No significant hemorrhage was found elsewhere in her body, Hart said.
Mohr had received the first dose of tgAAC94 in February. Follow-up tests revealed there was no sign of infection after she had been administered the drug by injection into her right knee. She experienced some moderate swelling and pain over the following weeks.
Mohr received the second dose of tgAAC94 on July 2. Synovial fluid drawn that day revealed no infection. However, days before that injection, Mohr had reported experiencing fatigue. The week before she also had experienced symptoms of herpes virus simplex-1 and was prescribed a five-day course of valacyclovir by phone by her primary care physician. Her gynecologist also had prescribed Mohr a seven-day course of metronidazole, of which Mohr reported that she had not completed.
There was some speculation as to whether the herpes virus played a role in Mohr's death. But Richard Whitley, professor of pediatrics, microbiology and medicine at the University of Alabama at Birmingham, told panelists it was unlikely the virus played any such role.
Mohr's physician also had prescribed her an antibiotic, levofloxicin 500 mg once daily, after she had reported having a fever the day after her second injection of tgAAC94.

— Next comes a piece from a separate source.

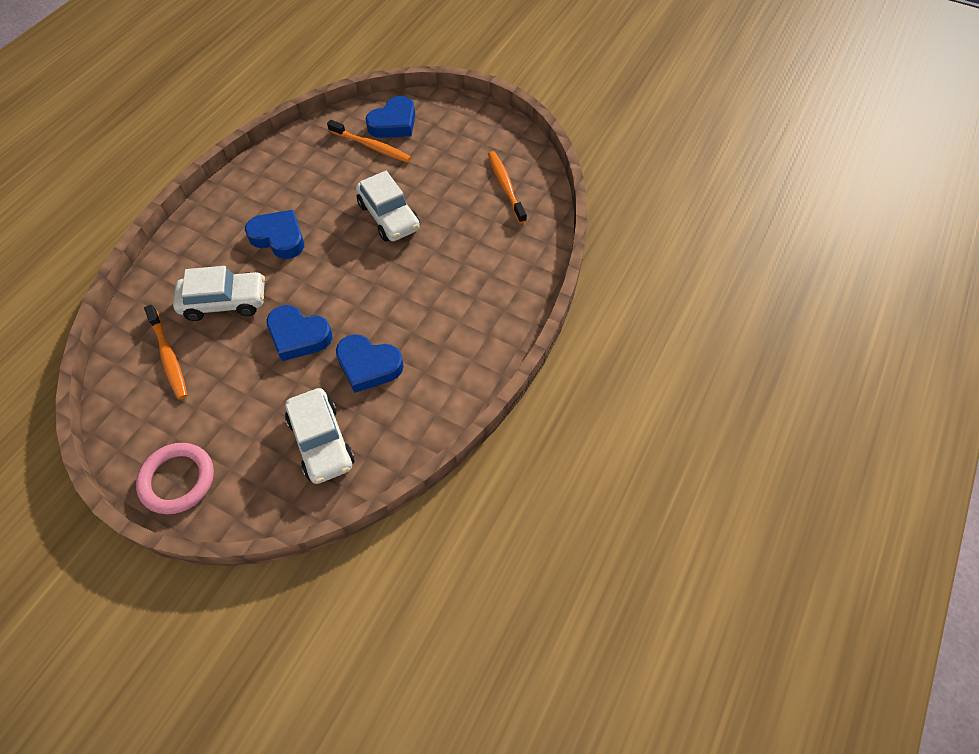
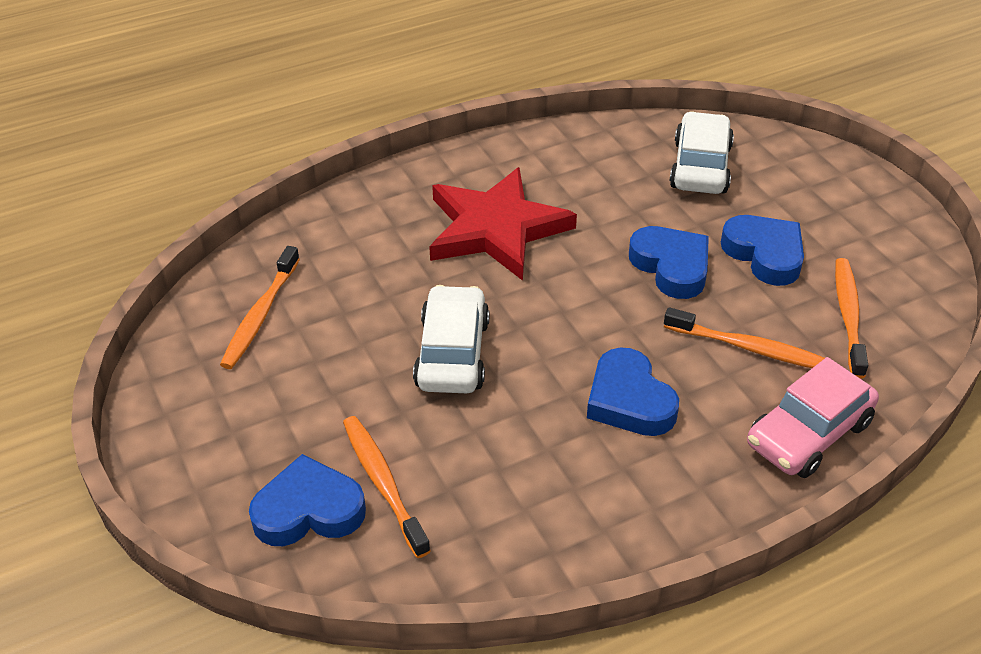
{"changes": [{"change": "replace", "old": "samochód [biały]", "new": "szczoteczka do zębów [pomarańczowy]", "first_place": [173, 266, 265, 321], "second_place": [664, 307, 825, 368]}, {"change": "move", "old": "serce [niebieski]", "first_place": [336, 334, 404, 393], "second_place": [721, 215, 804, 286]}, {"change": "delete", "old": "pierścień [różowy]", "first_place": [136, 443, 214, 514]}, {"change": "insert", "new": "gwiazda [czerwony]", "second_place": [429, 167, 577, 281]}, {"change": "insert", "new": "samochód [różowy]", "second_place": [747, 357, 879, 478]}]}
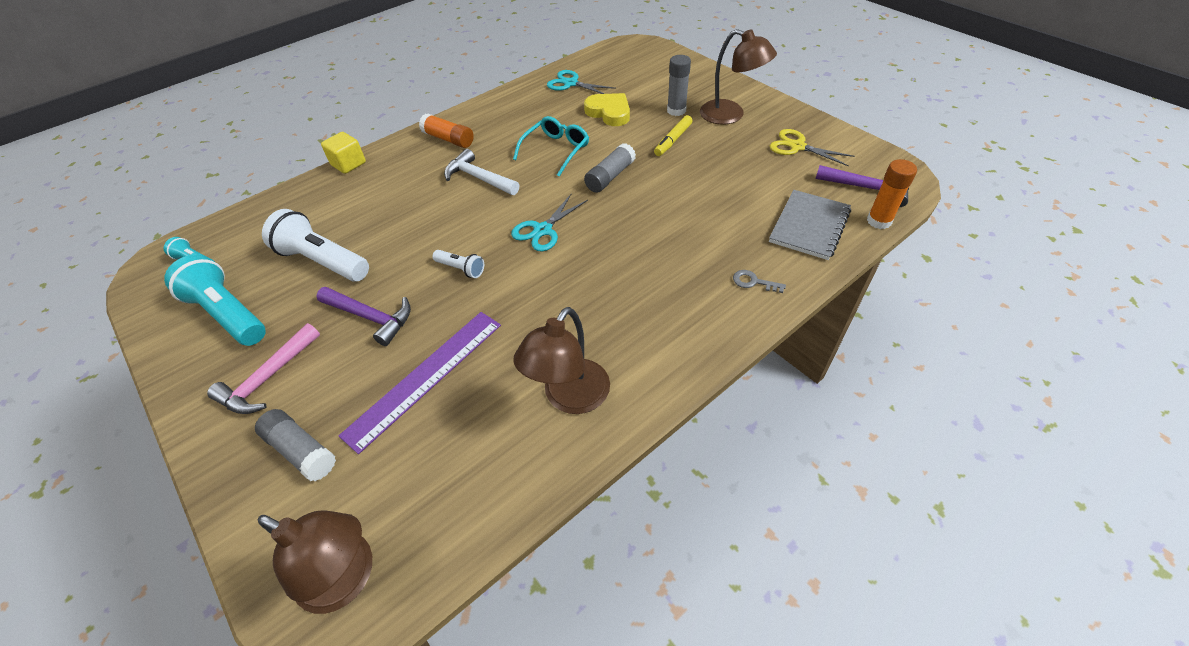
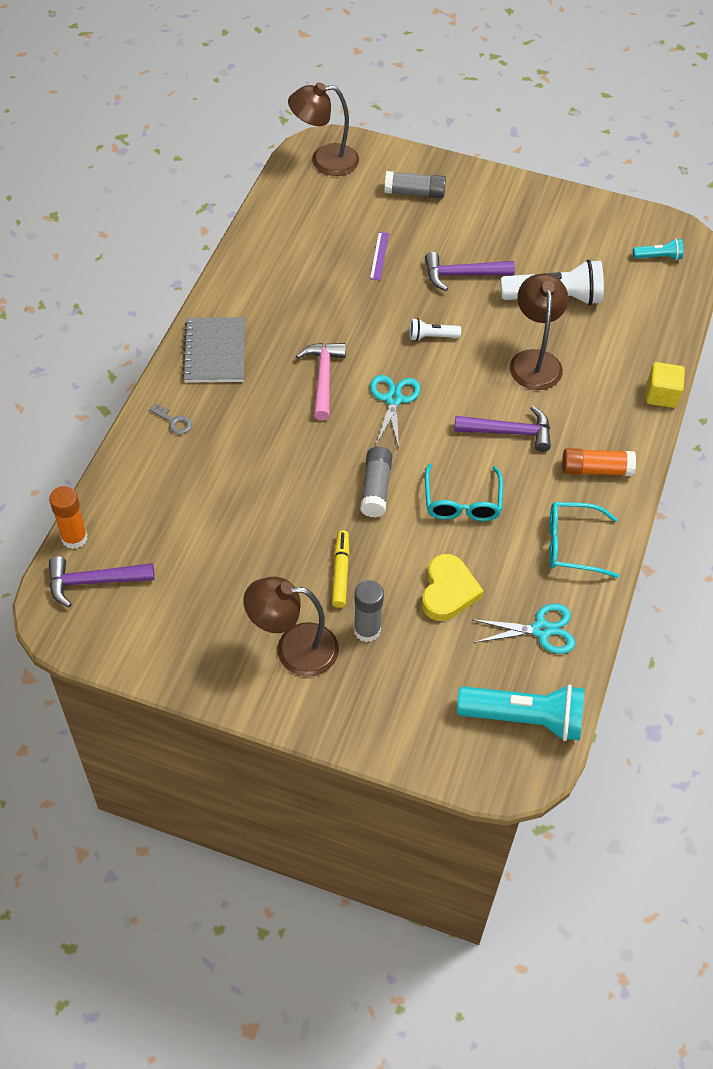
{"changes": [{"change": "rotate", "old": "serce [żółty]", "first_place": [584, 93, 630, 126], "second_place": [422, 554, 484, 621], "degrees": -90}, {"change": "delete", "old": "nożyczki [żółty]", "first_place": [770, 129, 855, 167]}, {"change": "recolor", "old": "młotek [biały]", "new": "młotek [fioletowy]", "first_place": [444, 149, 519, 195], "second_place": [454, 406, 551, 452]}, {"change": "move", "old": "zeszyt [szary]", "first_place": [769, 190, 851, 260], "second_place": [182, 317, 245, 383]}, {"change": "move", "old": "latarka [turkusowy]", "first_place": [164, 255, 266, 346], "second_place": [457, 684, 585, 741]}, {"change": "rotate", "old": "klucz [szary]", "first_place": [733, 270, 786, 293], "second_place": [149, 403, 192, 434], "degrees": 45}, {"change": "move", "old": "lampka [brązowy]", "first_place": [513, 307, 610, 414], "second_place": [510, 274, 569, 390]}, {"change": "resize", "old": "linijka [fioletowy]", "first_place": [339, 312, 501, 454], "second_place": [370, 232, 389, 280], "factor": 0.45}, {"change": "move", "old": "młotek [różowy]", "first_place": [207, 323, 320, 414], "second_place": [296, 343, 346, 421]}, {"change": "insert", "new": "okulary [turkusowy]", "second_place": [549, 502, 619, 578]}]}
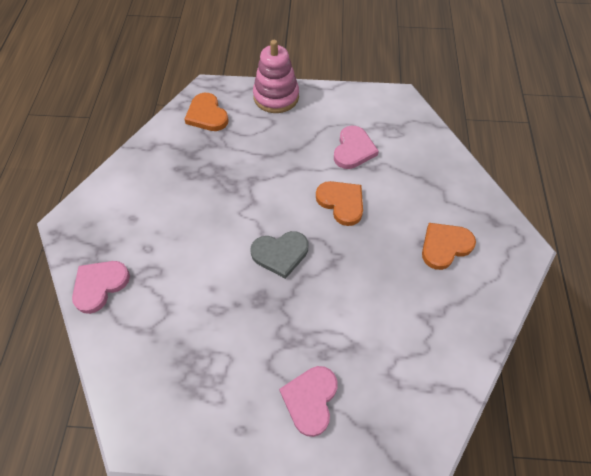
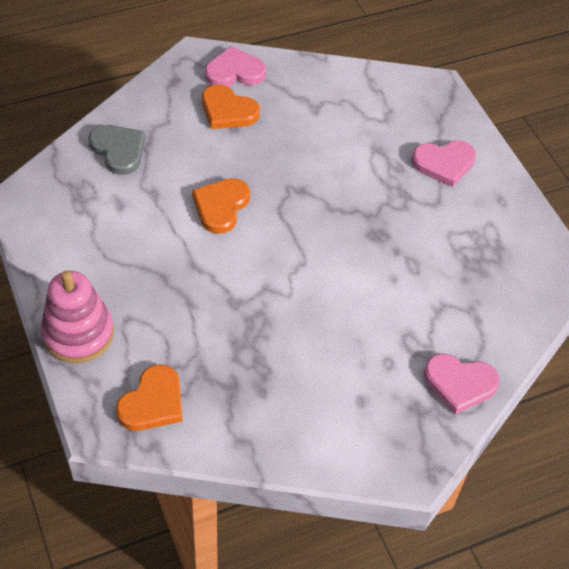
{"changes": [{"change": "move", "old": "serce [różowy]", "first_place": [334, 126, 379, 169], "second_place": [205, 46, 266, 87]}, {"change": "move", "old": "serce [szary]", "first_place": [250, 231, 308, 279], "second_place": [89, 125, 145, 175]}]}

On July 7, she was taken to a local emergency room with a 104-degree fever. Two days later, Mohr visited her primary care physician, who stopped the levofloxicin and started her on prochlorazine. On July 12, Mohr was admitted to her local hospital with a high fever and symptoms of possible hepatic problems. Physicians at the facility started Mohr on meropenam and again gave her levofloxicin. A CAT scan revealed a significant amount of pericholecystic fluid, which may indicate cholecystitis, but is nonspecific.
Mohr's condition continued to decline. She was transferred to the University of Chicago Medical Center, where she underwent more tests and received more medications and renal replacement therapy.
While her liver function improved, physicians were unable to stop a retroperitoneal bleed, despite massive blood transfusions, noted attending physician D. Kyle Hogarth. The physicians were unable to identify the source of the bleed, he added.
Mohr's condition continued to decline, and on July 24, she died 20 minutes after being taken off of life support.
Because Mohr had received numerous medications before her death, and had been on various therapies for rheumatoid arthritis, including high dosages of Humira (adalimumab), it is unclear what caused her death, Federoff said.
However, he told reporters after the meeting, until more data are available, the vector cannot be excluded as a cause. But, he added, the available data suggest that the vector was "unlikely to be playing a role."